### Yapılacak iş
Aşağıdaki listede "many" dizesini içeren satırları sayın ve yalnızca bu sayıyı verin. Büyük ve küçük harfler birbirinden ayrı sayılır.

***** İşlenecek liste *****

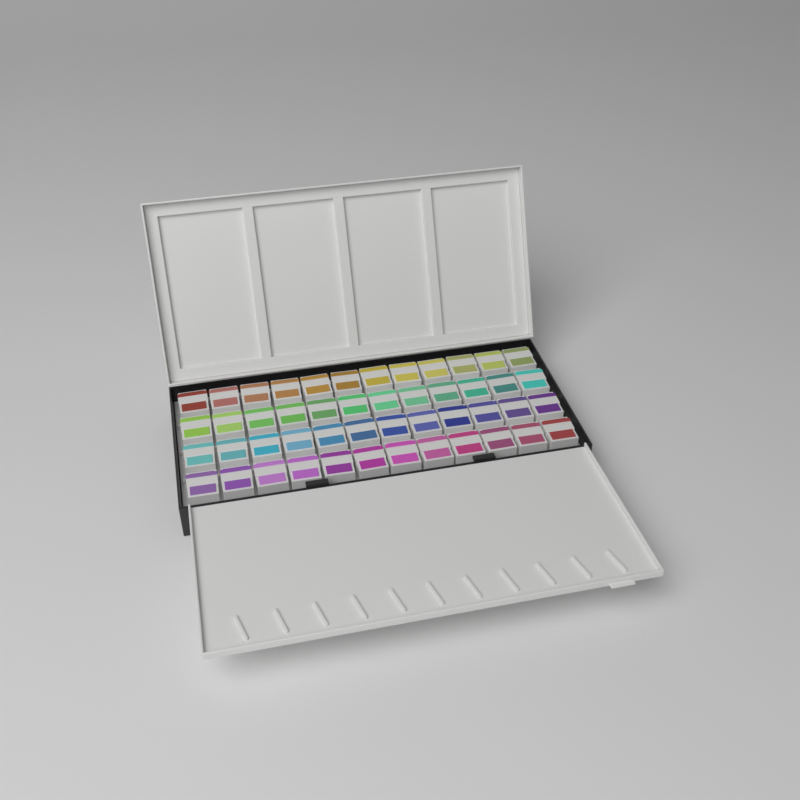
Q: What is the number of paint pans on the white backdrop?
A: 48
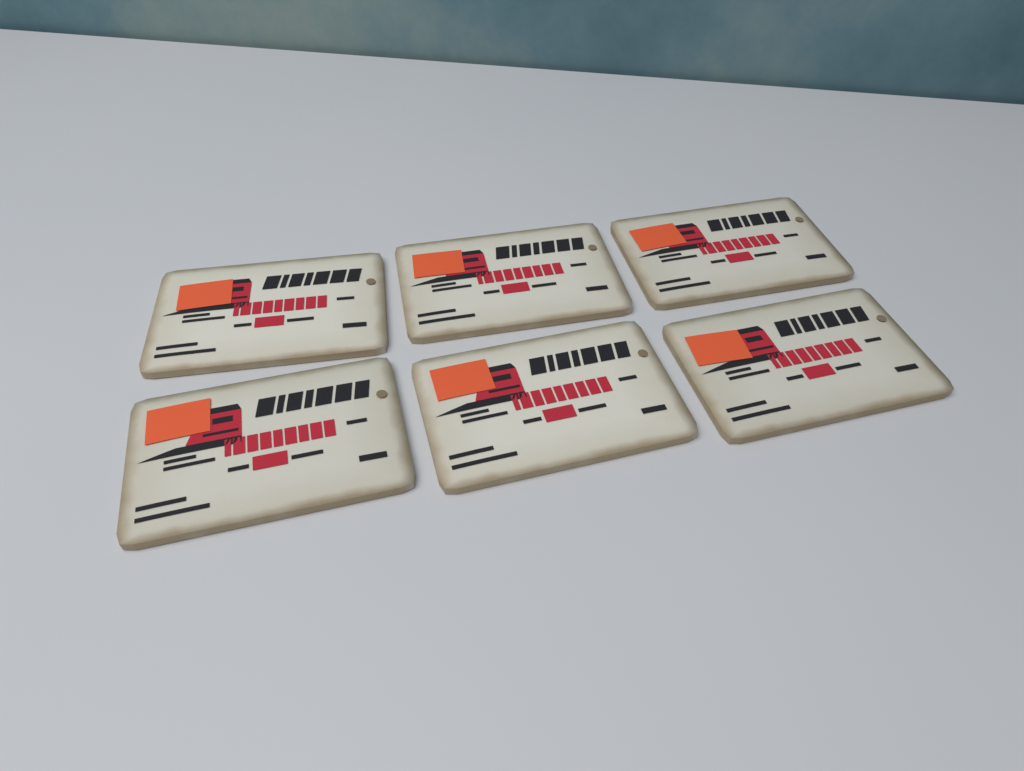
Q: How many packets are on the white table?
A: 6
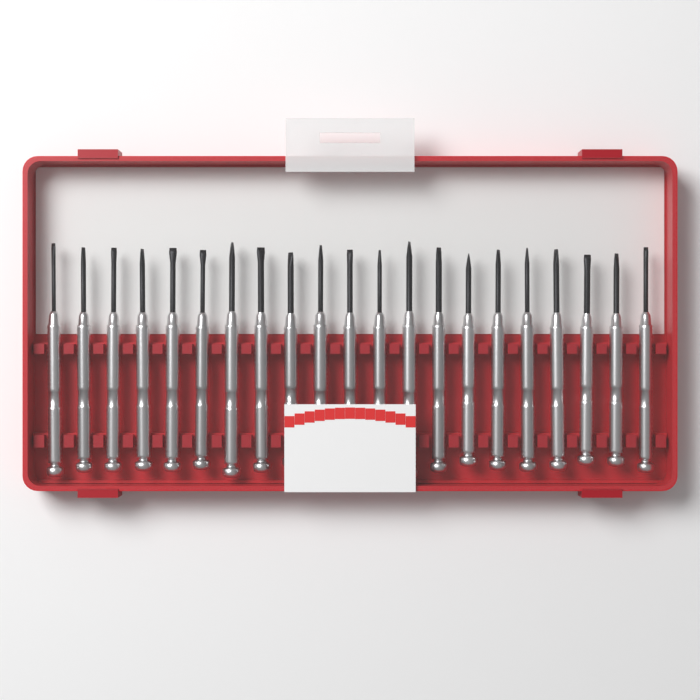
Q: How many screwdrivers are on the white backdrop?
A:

*****
***** İşlenecek liste *****

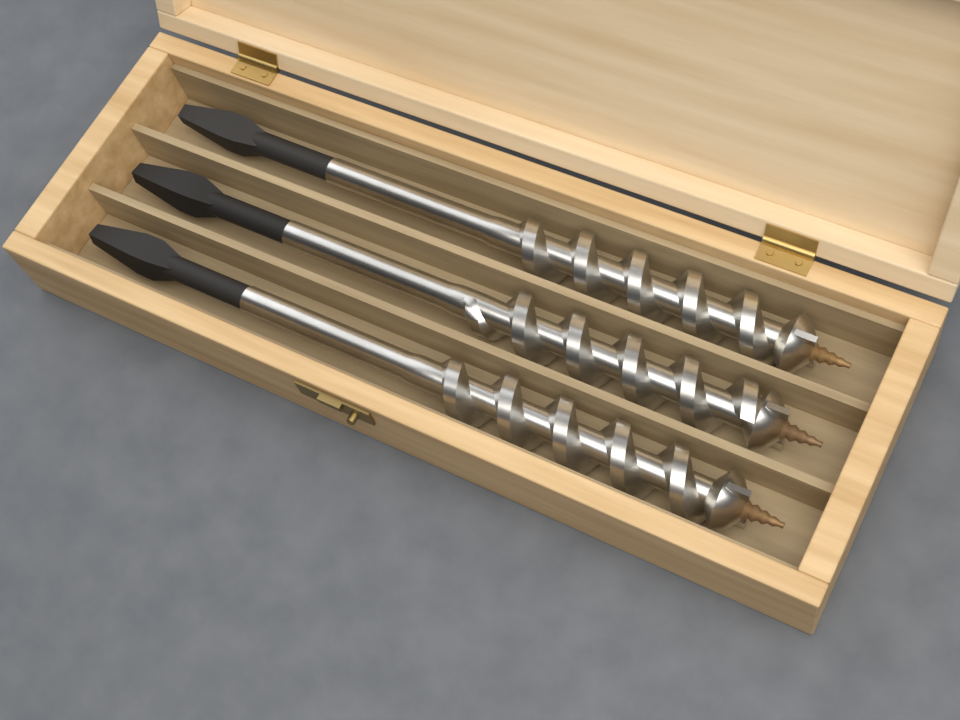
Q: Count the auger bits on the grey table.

*****

### Doğru yanıt
2